EVERYONE RAGS ON director M. Night Shyamalan for being a one-trick pony. But, guys, he's so much more than that! His films can be pretty great (2000's Unbreakable) or they can be embarrassing garbage (2015's adult-diaper-filled The Visit). That's two whole tricks! With Split, he's back to vintage Shyamasurprise® Time, and the result is a fairly solid thriller with only a few missteps. Not bad, sir, not bad.

Do you want to hear about the possible deal-breakers? Okay. James McAvoy—who's much more talented than the constraints of this script allow—plays an unstable man with 24 different personalities. Maybe portraying a psychopath with dissociative identity disorder seems like gimmicky actor-showoff time, you say, but McAvoy does the near-impossible of making a young boy, a dowdy lady, and a clean-freak pervert all seem like plausible inhabitants of his handsome frame. That's hard work. Split's other sticky wicket is one of Shyamalan's patent-pending winks at the end. Get thee out of the movie theater before that too-cutesy bit, as it taints all the hard-fought thrills that Split manages to offer.

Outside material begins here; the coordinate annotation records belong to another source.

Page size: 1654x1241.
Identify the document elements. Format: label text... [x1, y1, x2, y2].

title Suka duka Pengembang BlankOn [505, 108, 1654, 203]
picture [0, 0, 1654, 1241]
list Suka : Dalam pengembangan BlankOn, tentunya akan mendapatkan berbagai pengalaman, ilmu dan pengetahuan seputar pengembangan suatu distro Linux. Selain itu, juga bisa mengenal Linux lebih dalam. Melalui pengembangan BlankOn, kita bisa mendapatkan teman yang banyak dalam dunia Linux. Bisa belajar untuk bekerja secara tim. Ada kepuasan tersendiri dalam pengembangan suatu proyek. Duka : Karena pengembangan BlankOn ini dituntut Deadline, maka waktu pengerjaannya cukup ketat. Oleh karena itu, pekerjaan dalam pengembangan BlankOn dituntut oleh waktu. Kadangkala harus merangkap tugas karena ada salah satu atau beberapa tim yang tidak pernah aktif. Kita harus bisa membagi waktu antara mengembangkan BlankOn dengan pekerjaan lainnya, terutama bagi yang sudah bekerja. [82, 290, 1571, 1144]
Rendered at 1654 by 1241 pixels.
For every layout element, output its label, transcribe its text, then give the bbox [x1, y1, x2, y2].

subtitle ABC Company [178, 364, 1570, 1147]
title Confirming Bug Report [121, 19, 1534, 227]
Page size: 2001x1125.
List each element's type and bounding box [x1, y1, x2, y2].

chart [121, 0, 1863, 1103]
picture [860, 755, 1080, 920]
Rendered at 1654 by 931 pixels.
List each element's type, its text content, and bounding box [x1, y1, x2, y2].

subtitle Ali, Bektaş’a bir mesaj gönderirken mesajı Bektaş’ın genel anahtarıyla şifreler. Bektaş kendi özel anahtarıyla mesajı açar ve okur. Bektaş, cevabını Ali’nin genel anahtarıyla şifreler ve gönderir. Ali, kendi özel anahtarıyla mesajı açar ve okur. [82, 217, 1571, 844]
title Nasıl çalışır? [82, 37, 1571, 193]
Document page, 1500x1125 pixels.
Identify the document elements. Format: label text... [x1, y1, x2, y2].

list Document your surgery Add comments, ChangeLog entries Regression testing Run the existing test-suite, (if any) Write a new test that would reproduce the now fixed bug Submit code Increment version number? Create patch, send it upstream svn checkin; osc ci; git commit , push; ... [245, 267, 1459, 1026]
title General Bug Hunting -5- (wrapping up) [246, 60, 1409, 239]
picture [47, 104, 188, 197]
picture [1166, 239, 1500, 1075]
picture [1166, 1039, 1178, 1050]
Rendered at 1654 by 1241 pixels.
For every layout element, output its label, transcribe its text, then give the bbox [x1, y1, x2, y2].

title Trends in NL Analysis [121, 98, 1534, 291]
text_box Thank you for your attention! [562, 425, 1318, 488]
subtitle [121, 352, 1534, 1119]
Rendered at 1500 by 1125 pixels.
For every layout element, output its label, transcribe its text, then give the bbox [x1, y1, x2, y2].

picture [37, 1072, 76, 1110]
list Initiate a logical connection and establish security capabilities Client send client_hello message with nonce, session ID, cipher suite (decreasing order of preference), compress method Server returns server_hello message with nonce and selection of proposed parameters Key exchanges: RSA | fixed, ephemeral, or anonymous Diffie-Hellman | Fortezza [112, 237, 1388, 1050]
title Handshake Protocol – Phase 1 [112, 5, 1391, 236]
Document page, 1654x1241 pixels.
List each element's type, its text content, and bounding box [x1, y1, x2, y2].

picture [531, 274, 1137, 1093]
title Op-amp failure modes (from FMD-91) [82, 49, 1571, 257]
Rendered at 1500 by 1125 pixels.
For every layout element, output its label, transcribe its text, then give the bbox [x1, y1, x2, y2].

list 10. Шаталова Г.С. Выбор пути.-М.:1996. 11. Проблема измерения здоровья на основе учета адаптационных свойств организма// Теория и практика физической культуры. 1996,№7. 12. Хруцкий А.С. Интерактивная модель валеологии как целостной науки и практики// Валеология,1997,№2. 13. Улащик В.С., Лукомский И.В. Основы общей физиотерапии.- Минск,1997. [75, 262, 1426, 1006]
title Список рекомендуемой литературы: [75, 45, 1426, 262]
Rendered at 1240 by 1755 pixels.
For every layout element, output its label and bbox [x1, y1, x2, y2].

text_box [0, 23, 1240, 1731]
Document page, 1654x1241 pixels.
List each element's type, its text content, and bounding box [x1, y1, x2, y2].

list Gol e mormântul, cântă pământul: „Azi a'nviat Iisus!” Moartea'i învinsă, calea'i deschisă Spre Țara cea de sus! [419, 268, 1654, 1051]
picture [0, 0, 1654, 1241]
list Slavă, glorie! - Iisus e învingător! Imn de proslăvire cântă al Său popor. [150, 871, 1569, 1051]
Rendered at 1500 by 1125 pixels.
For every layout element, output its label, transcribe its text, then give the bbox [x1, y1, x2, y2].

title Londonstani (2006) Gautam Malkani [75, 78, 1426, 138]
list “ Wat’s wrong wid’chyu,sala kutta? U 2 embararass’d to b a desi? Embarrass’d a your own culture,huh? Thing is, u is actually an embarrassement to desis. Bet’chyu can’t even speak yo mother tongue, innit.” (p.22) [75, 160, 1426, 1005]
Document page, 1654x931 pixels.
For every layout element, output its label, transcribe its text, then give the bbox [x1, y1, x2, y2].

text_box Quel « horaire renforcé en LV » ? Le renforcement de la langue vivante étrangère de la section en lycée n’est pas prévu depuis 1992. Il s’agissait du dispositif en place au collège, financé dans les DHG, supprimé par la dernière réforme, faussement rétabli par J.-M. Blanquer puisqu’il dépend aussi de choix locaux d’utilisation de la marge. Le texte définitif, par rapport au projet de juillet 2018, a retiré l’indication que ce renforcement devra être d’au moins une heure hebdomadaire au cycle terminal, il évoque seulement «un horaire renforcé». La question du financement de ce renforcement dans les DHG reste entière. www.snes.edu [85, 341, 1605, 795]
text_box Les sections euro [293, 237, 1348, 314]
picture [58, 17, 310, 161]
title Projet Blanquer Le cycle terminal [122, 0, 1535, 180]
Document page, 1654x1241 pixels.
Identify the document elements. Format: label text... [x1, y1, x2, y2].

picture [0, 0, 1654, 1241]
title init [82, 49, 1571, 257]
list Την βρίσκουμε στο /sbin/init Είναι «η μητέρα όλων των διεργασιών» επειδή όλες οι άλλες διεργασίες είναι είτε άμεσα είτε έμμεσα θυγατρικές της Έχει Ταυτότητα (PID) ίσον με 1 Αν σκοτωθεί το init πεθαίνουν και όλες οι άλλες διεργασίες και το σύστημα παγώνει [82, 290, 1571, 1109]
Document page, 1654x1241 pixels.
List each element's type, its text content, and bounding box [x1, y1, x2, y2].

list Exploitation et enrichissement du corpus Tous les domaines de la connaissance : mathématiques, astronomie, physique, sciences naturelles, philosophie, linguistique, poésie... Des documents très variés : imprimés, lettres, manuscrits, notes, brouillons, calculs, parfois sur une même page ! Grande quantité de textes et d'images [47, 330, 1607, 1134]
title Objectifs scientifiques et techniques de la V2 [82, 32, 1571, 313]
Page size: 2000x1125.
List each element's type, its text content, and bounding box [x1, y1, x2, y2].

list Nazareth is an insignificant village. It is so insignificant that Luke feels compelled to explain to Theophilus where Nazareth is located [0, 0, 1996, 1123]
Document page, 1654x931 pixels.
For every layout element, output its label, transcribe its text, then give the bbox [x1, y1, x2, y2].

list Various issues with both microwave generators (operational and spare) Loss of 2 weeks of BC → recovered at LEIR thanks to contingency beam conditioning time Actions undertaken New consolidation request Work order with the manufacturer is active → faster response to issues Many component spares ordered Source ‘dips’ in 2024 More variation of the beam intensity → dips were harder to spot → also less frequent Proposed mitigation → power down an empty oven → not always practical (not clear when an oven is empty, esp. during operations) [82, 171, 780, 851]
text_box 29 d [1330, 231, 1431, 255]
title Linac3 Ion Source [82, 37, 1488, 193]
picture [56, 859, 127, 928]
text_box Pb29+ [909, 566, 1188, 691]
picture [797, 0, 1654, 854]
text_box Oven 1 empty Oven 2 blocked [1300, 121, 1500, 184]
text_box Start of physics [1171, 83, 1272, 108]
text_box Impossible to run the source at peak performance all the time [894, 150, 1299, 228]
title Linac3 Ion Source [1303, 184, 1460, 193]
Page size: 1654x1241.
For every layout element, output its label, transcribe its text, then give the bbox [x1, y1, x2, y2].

As for the done-goods: Shyamalan's always been a journeyman of thrillers with economical scares, homespun characters, and textured, atmospheric settings—and Split has all that. The great Anya Taylor-Joy (The Witch) is one of three girls that McAvoy kidnaps and holds in his weird basement warren, and one of the film's strong suits is watching her navigate the prison and her captor's horde of personalities. That's about the extent of Split's charms—occasional suspense followed by awkward moments, and overall watchability with bouts of heavy-handedness. It's a bumpy ride that never rivals the mess of some of Shyamalan's past failures, but it also never reaches the highs of his greatest film. (Again, that's Unbreakable. Give yourself a present and watch that little gem again.)